[What to produce] Type out the complete listing below word for word, without its pictures.

━━━━━━━━━━━━━━━━━━━━━━━━━━━━━━

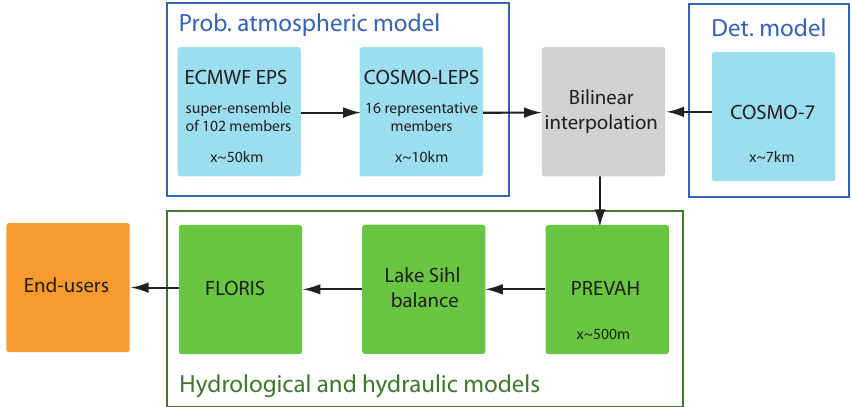
Fig. 3. Flowchart of the prediction chain, illustrating in particular that probability (prob.) and deterministic (det.) atmospheric forecasts are used to force the hydrological model. The horizontal grid spacing of the models is denoted by x and indicates that atmospheric forecasts are downscaled throughout the HEPS. A detailed description of the model chain can be found in Sects. 2.1 and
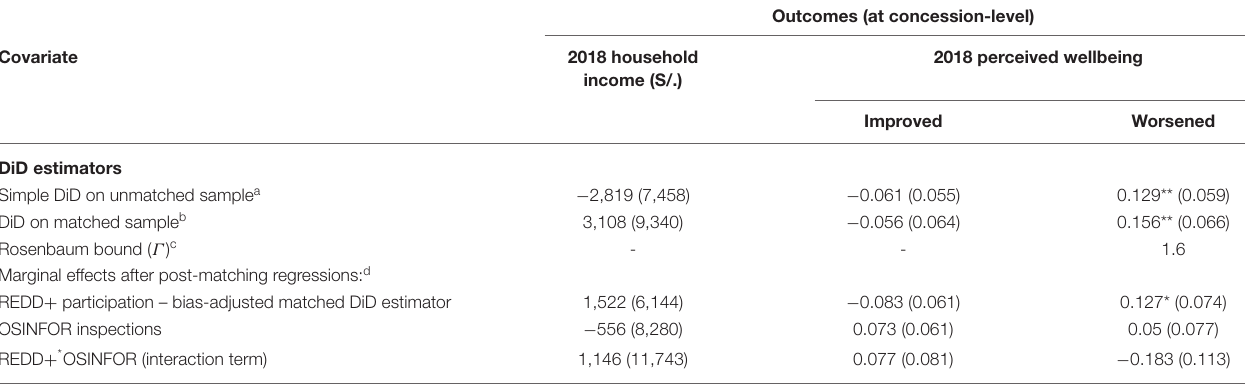
TABLE 4 | Singular and combined effects of the Madre de Dios REDD + project and OSINFOR inspections on household wellbeing.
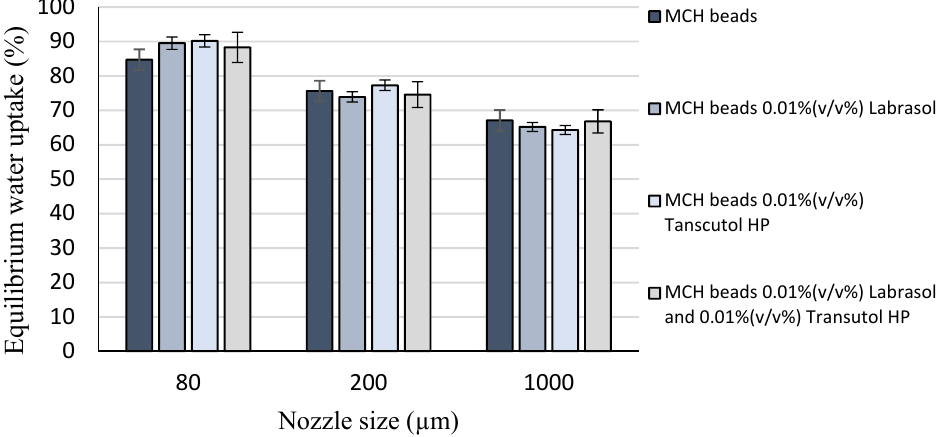
Figure 2. Bead swelling behavior according to the nozzle size applied for the formulation. Equilibrium water uptake is highly affected by particle size. Each data point represents the mean ± SD, n = 5.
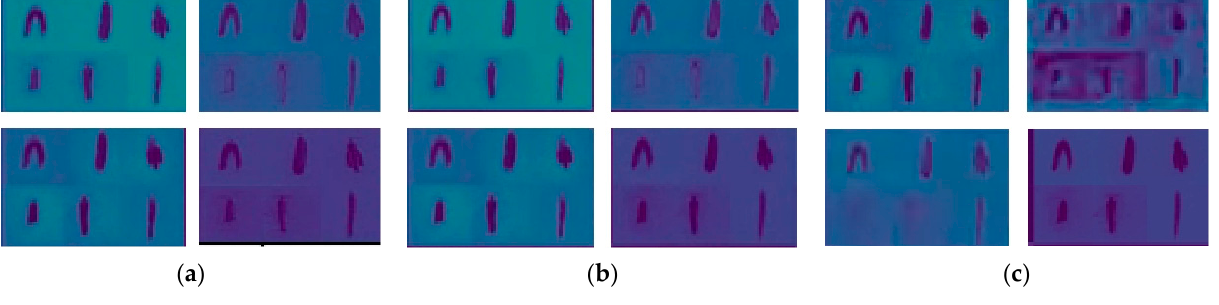
Figure 10. Model features visualization of part layers. ( a ) Features of the teacher network; ( b ) Features of student network with supervision; ( c ) Features of student network without supervision.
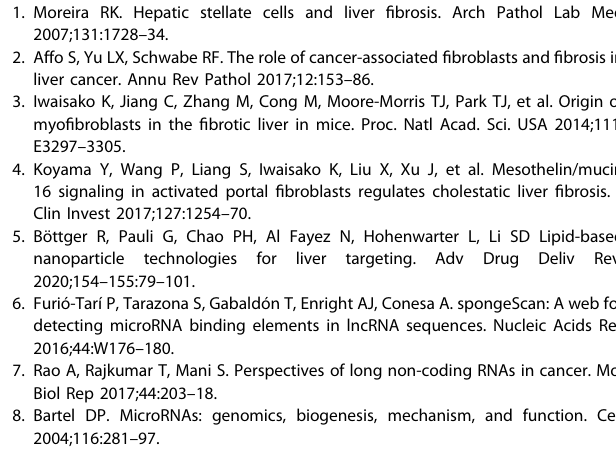
Fig. 8 Downregulation of NEAT1 and overexpression of miR-139-5p suppressed the expression of pro fi brotic markers in murine fi brosis models. A The liver tissues from fi brotic mice injected with Ad-Con or Ad-shNEAT1 were treated with immunohistochemical staining, n = 6 mice for each group, original magni fi cation × 200. B The liver tissues from fi brotic mice injected with agomir control or ago-miR-139-5p were treated with immunohistochemical staining, n = 6 mice for each group, original magni fi cation × 200. C The mRNA expression levels of α -SMA, Collagen-I and TIMP-1 were detected in the liver tissues from the fi brotic mice injected with Ad-Con or Ad-shNEAT1 by qRT-PCR. n = 6/group. D The mRNA expression levels of α -SMA, Collagen-I and TIMP-1 were detected in liver tissues from the fi brotic mice injected with agomir control or ago-miR-139-5p by qRT-PCR. n = 6/group. E The protein levels of β -catenin, SOX9, TGF- β 1, α -SMA, Collagen-I, and TIMP-1 in liver tissues from untreated mice and fi brotic mice transfected with Ad-Con or Ad-shNEAT1 were detected by western blotting. Representative of three experiments. F The protein levels of β -catenin, SOX9, TGF- β 1, α -SMA, Collagen-I, and TIMP-1 in liver tissues from untreated mice and fi brotic mice transfected with the agomir control and ago-miR-139-5p were detected by western blotting. Representative of three experiments. Graph represents mean ± SD. * P < 0.05, ** P <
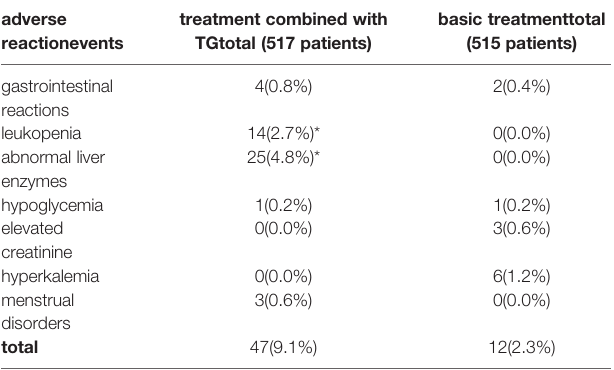
TABLE 3 | Statistics of adverse reaction events after 6-month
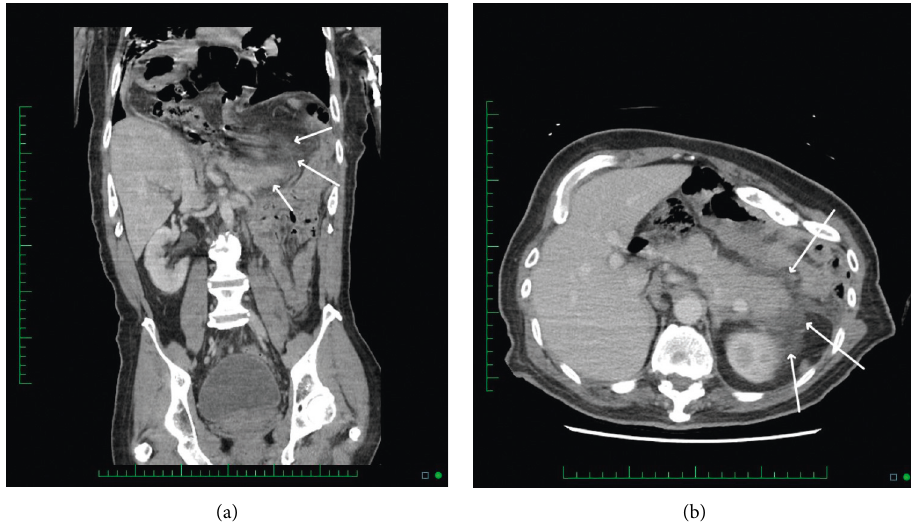
Figure 1: Coronal image (a) showing the peripancreatic inflammation (white arrows) in the LUQ around the tail of the pancreas. Axial image (b) showing the inflammation with the edematous appearance of the pancreatic body and tail (the brighter structure that the arrows are pointing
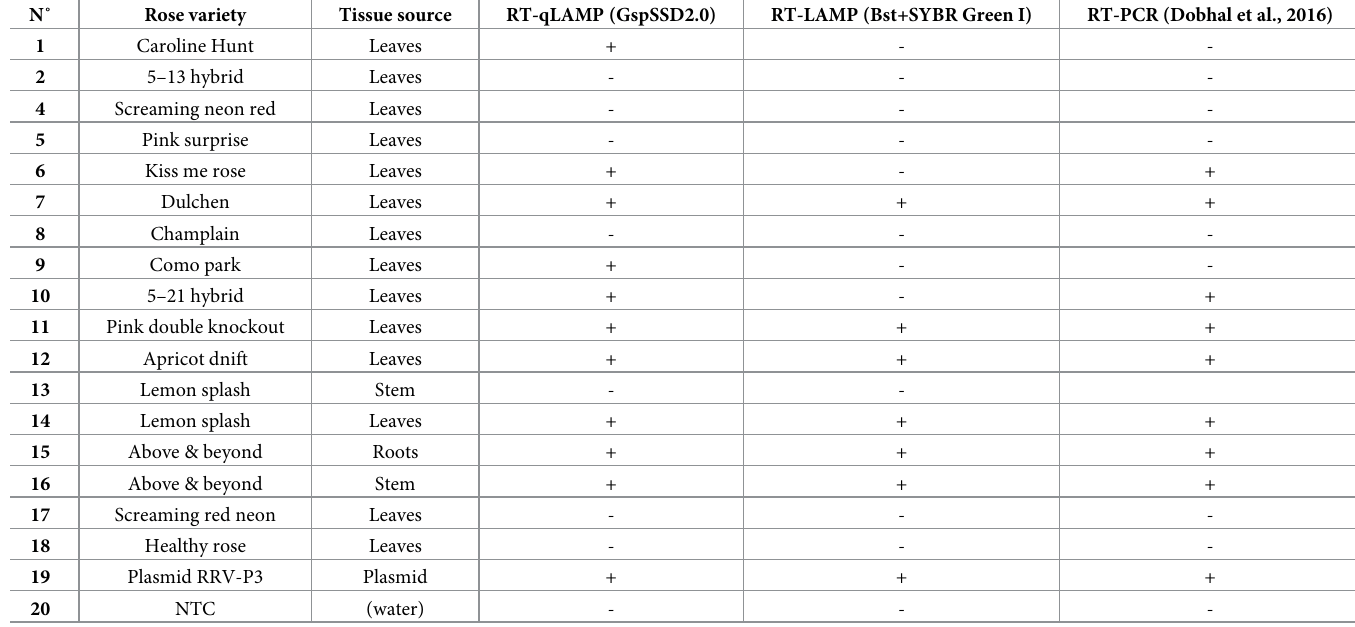
Table 4. Side-by-side comparison of RRV-P3 RT-qLAMP using GspSSD2.0, colorimetric RRV-P3 RT-LAMP using Bst 2.0, and RT-PCR.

━━━━━━━━━━━━━━━━━━━━━━━━━━━━━━

[Final answer]
Fig. 3. Flowchart of the prediction chain, illustrating in particular that probability (prob.) and deterministic (det.) atmospheric forecasts are used to force the hydrological model. The horizontal grid spacing of the models is denoted by x and indicates that atmospheric forecasts are downscaled throughout the HEPS. A detailed description of the model chain can be found in Sects. 2.1 and
TABLE 4 | Singular and combined effects of the Madre de Dios REDD + project and OSINFOR inspections on household wellbeing.
Figure 2. Bead swelling behavior according to the nozzle size applied for the formulation. Equilibrium water uptake is highly affected by particle size. Each data point represents the mean ± SD, n = 5.
Figure 10. Model features visualization of part layers. ( a ) Features of the teacher network; ( b ) Features of student network with supervision; ( c ) Features of student network without supervision.
Fig. 8 Downregulation of NEAT1 and overexpression of miR-139-5p suppressed the expression of pro fi brotic markers in murine fi brosis models. A The liver tissues from fi brotic mice injected with Ad-Con or Ad-shNEAT1 were treated with immunohistochemical staining, n = 6 mice for each group, original magni fi cation × 200. B The liver tissues from fi brotic mice injected with agomir control or ago-miR-139-5p were treated with immunohistochemical staining, n = 6 mice for each group, original magni fi cation × 200. C The mRNA expression levels of α -SMA, Collagen-I and TIMP-1 were detected in the liver tissues from the fi brotic mice injected with Ad-Con or Ad-shNEAT1 by qRT-PCR. n = 6/group. D The mRNA expression levels of α -SMA, Collagen-I and TIMP-1 were detected in liver tissues from the fi brotic mice injected with agomir control or ago-miR-139-5p by qRT-PCR. n = 6/group. E The protein levels of β -catenin, SOX9, TGF- β 1, α -SMA, Collagen-I, and TIMP-1 in liver tissues from untreated mice and fi brotic mice transfected with Ad-Con or Ad-shNEAT1 were detected by western blotting. Representative of three experiments. F The protein levels of β -catenin, SOX9, TGF- β 1, α -SMA, Collagen-I, and TIMP-1 in liver tissues from untreated mice and fi brotic mice transfected with the agomir control and ago-miR-139-5p were detected by western blotting. Representative of three experiments. Graph represents mean ± SD. * P < 0.05, ** P <
TABLE 3 | Statistics of adverse reaction events after 6-month
Figure 1: Coronal image (a) showing the peripancreatic inflammation (white arrows) in the LUQ around the tail of the pancreas. Axial image (b) showing the inflammation with the edematous appearance of the pancreatic body and tail (the brighter structure that the arrows are pointing
Table 4. Side-by-side comparison of RRV-P3 RT-qLAMP using GspSSD2.0, colorimetric RRV-P3 RT-LAMP using Bst 2.0, and RT-PCR.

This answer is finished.